**Available records**
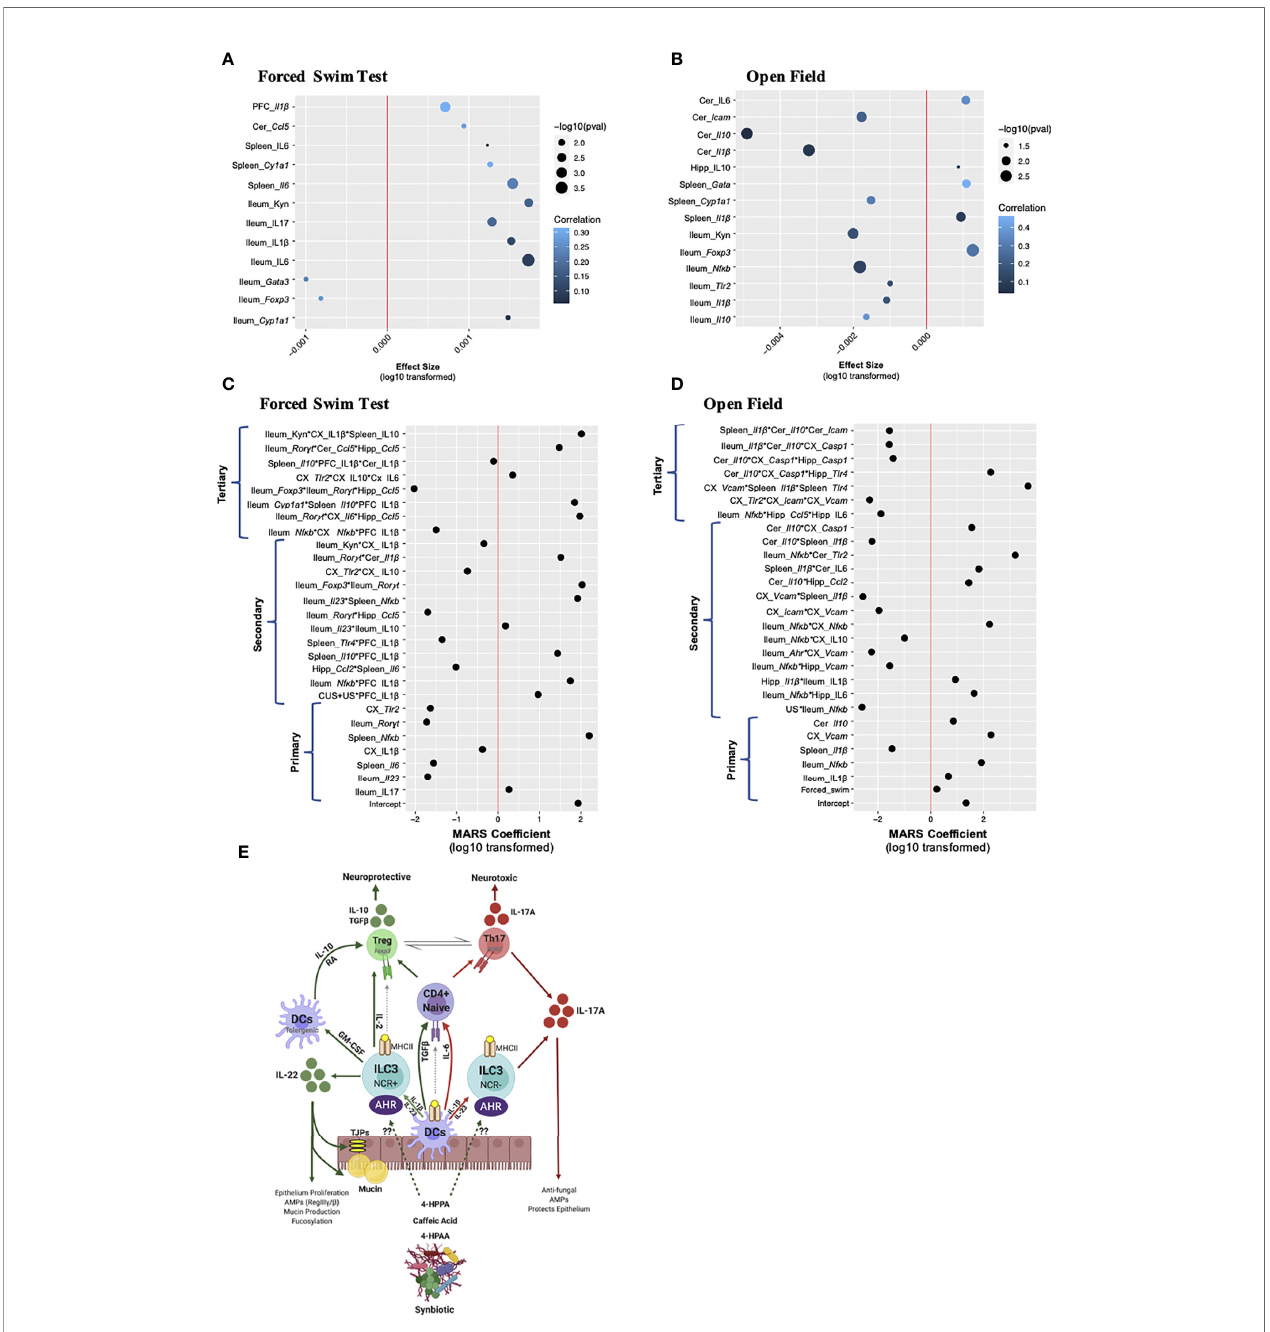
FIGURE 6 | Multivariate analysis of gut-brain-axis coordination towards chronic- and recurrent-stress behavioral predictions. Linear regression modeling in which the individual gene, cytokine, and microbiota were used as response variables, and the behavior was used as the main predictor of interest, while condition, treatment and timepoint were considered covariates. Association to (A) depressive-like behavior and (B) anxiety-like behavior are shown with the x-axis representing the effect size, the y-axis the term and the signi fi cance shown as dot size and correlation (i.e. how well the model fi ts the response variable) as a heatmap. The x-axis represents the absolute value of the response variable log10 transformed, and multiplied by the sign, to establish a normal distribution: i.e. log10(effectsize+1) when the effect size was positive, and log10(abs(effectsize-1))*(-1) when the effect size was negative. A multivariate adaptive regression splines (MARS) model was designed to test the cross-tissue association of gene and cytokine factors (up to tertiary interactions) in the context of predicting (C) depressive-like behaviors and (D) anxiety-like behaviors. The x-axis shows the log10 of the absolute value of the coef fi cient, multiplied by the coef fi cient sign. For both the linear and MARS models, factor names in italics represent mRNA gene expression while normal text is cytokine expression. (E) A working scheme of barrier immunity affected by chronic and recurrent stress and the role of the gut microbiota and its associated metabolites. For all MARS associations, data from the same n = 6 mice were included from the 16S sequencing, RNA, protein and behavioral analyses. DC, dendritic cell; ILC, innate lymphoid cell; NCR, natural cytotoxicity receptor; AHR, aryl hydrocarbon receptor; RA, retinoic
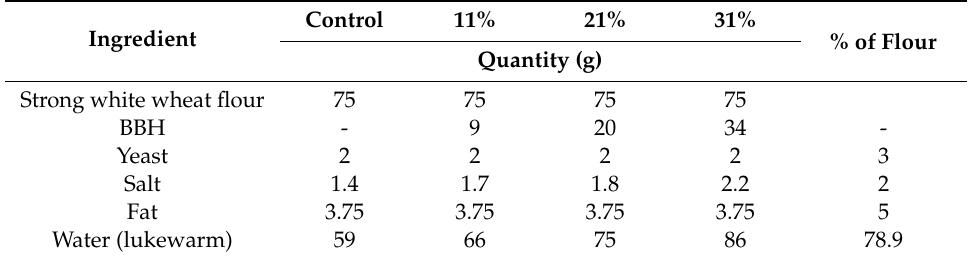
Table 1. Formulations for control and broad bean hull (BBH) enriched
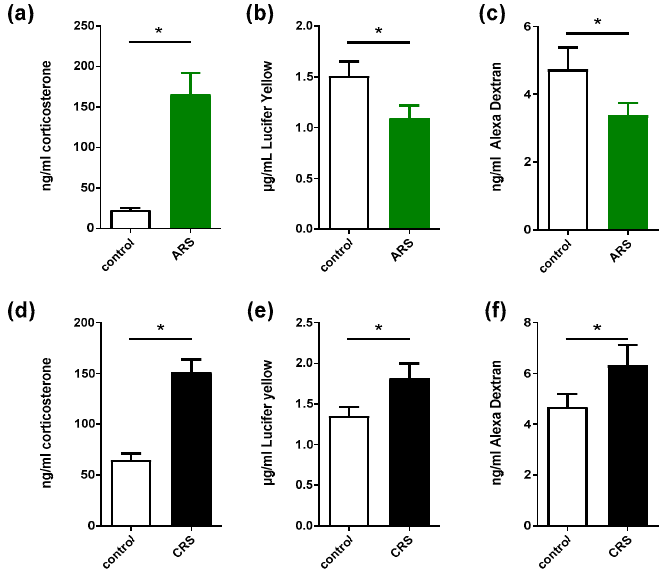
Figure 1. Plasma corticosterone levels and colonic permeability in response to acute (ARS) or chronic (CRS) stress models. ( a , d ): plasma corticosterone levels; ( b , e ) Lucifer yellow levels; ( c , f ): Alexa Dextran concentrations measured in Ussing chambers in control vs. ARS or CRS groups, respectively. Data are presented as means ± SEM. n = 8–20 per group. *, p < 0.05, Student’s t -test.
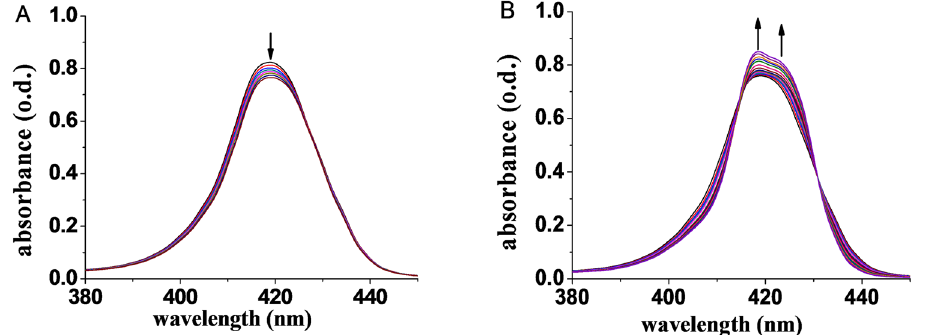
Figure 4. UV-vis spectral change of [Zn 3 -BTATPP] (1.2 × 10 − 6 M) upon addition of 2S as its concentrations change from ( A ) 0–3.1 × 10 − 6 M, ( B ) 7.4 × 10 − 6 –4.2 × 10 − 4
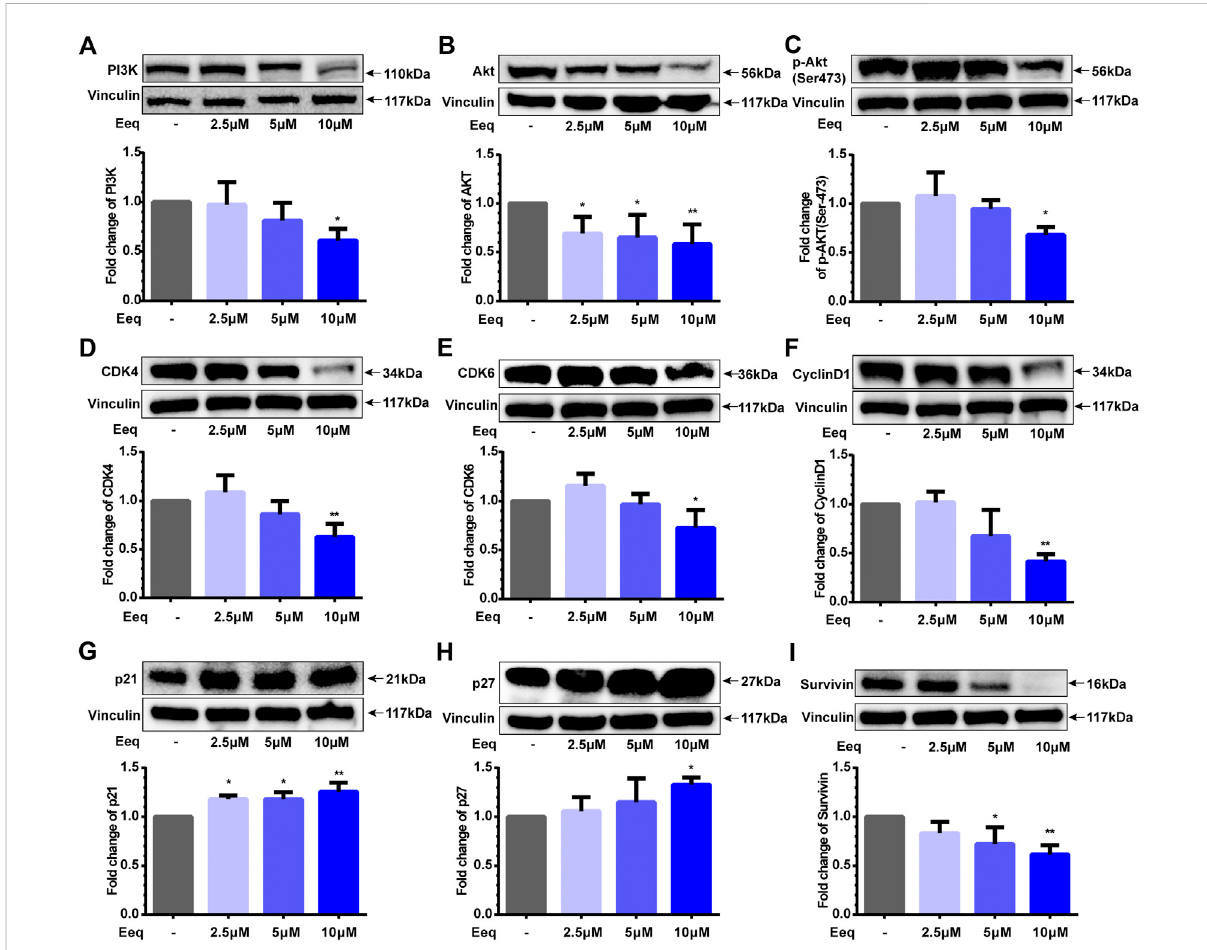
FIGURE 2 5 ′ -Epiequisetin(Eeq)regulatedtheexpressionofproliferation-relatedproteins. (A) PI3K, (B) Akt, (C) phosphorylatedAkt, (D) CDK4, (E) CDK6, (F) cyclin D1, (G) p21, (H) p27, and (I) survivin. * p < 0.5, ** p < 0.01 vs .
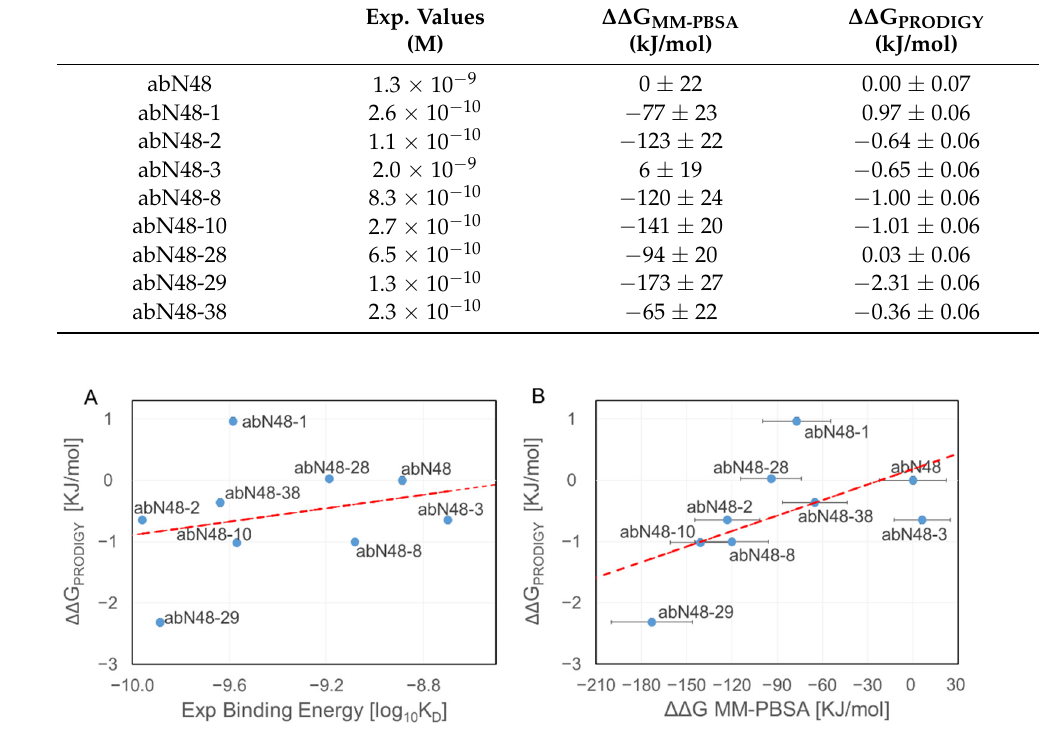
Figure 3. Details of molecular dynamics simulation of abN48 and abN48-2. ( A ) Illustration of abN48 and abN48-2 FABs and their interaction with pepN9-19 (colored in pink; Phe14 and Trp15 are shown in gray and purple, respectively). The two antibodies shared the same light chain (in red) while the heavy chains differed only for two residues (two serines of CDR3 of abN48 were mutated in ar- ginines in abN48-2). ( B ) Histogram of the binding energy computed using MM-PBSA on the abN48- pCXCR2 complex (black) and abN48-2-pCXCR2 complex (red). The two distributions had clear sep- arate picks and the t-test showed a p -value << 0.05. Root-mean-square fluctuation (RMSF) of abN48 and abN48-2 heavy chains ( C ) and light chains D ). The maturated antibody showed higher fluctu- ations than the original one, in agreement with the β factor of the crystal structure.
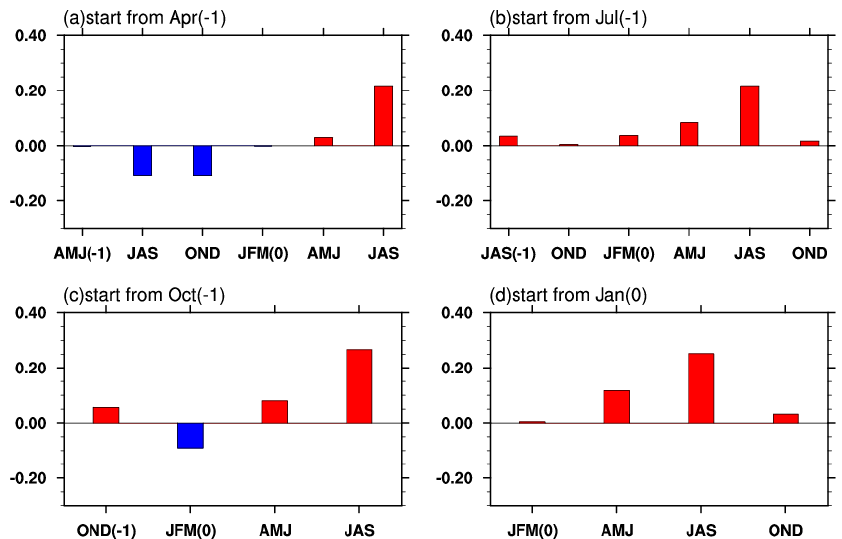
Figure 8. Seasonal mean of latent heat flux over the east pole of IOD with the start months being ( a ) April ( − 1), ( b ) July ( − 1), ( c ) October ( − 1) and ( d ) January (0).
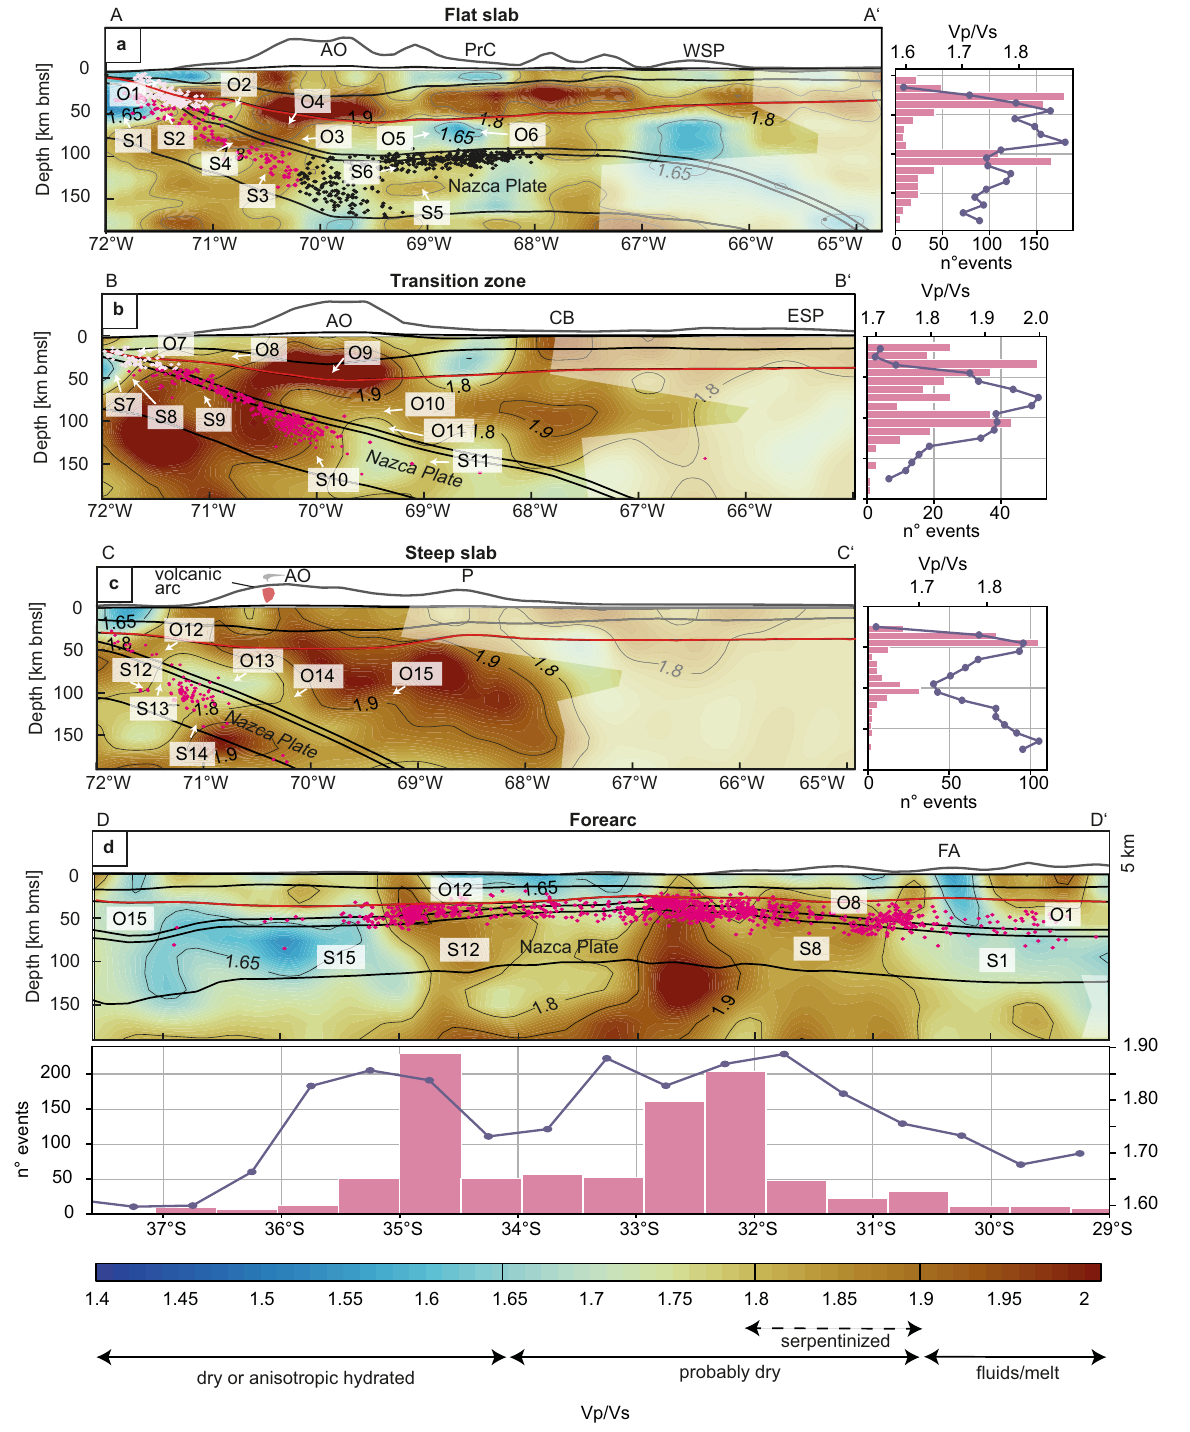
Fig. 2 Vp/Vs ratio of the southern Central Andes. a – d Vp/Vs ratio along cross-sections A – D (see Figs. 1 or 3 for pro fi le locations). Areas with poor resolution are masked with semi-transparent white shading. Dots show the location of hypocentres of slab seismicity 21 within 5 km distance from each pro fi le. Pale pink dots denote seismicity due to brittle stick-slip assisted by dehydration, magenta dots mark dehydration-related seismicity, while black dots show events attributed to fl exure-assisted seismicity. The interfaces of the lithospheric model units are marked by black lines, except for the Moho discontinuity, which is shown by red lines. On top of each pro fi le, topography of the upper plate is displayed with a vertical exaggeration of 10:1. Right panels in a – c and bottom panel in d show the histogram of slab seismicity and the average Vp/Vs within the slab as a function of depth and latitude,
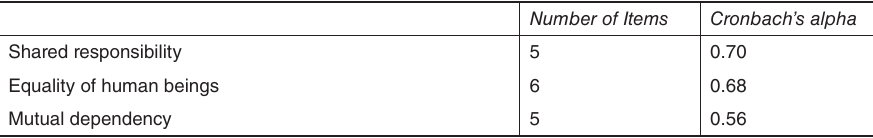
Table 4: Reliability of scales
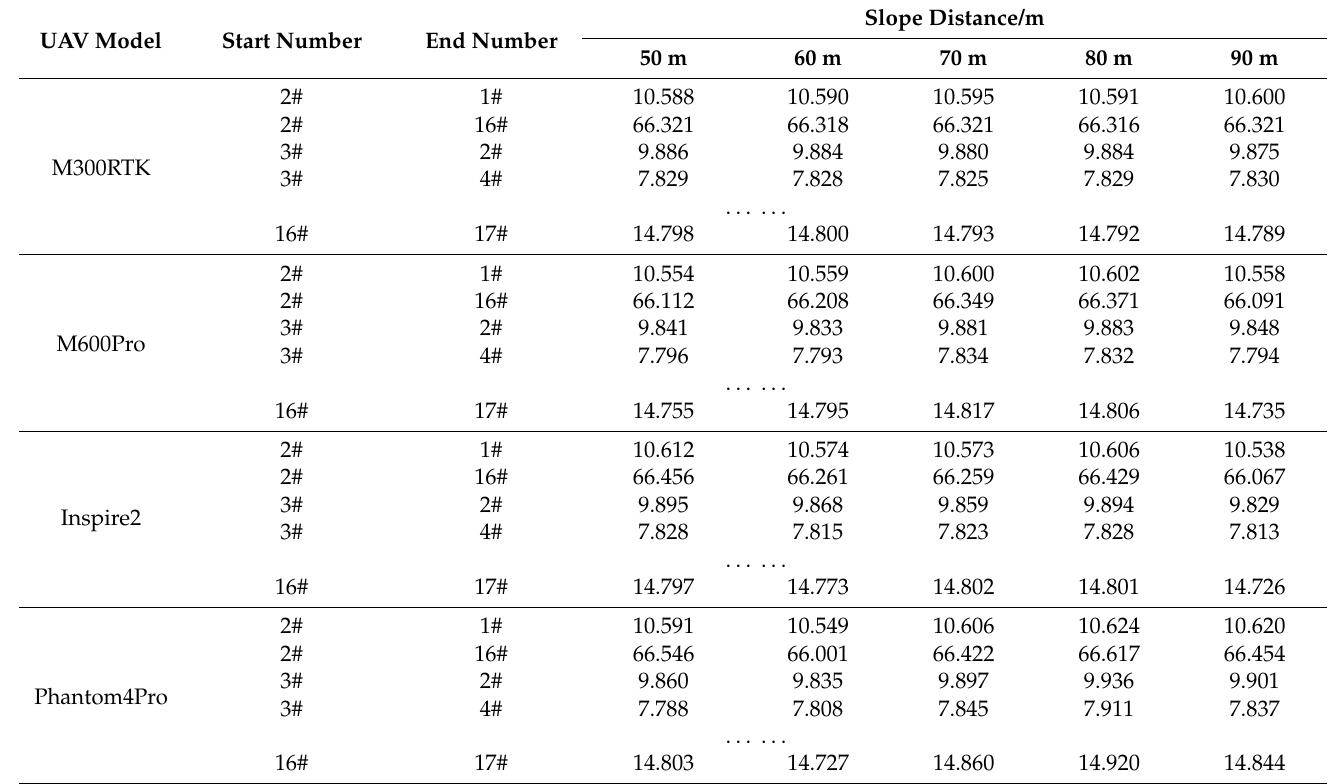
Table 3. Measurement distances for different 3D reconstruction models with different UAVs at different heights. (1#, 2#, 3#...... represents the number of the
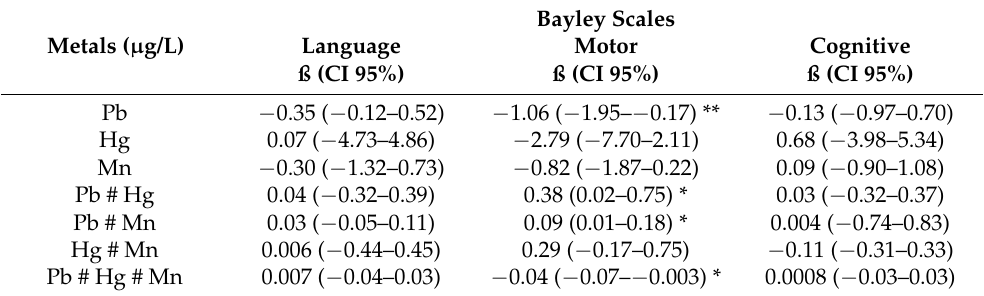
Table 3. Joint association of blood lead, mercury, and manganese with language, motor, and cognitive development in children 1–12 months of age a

**Brief**
Look over the listing. Pull out every line with the string "months" in it.

**Written answer**
Figure 8. Seasonal mean of latent heat flux over the east pole of IOD with the start months being ( a ) April ( − 1), ( b ) July ( − 1), ( c ) October ( − 1) and ( d ) January (0).
Table 3. Joint association of blood lead, mercury, and manganese with language, motor, and cognitive development in children 1–12 months of age a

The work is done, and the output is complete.